Task to carry out => Among the lines below, how many have the string "could" in them? Only the number is wanted.

── Task inputs

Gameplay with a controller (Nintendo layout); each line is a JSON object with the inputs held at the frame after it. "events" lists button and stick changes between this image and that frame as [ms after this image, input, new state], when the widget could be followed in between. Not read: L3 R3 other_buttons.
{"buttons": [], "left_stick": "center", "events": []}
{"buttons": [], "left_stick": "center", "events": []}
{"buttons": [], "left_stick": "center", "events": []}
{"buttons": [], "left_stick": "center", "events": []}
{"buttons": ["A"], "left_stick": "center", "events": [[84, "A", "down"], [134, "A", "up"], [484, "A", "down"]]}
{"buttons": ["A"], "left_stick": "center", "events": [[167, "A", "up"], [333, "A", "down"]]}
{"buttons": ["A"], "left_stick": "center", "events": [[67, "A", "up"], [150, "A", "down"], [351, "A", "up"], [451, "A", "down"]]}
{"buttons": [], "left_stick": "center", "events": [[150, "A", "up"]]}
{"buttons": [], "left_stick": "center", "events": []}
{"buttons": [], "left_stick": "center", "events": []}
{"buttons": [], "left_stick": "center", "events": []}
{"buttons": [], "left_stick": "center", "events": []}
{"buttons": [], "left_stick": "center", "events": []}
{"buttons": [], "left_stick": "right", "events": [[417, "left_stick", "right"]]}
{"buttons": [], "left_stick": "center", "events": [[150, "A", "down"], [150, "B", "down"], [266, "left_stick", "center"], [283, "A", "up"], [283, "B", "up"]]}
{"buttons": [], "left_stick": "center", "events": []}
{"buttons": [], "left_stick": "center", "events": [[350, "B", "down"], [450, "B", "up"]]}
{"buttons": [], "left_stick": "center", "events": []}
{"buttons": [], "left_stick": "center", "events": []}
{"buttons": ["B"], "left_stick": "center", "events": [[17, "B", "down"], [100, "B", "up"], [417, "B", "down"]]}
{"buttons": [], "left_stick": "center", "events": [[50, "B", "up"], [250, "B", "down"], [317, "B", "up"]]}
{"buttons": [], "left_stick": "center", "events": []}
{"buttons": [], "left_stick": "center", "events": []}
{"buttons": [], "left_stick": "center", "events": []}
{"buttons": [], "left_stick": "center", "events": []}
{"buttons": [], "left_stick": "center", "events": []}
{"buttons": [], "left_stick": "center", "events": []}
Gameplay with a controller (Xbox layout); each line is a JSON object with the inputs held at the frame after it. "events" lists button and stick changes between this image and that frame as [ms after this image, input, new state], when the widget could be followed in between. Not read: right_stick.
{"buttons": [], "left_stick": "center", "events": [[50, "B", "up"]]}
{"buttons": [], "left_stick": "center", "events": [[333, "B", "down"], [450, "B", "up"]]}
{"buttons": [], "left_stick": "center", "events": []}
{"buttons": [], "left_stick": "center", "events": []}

────

Answer below => 2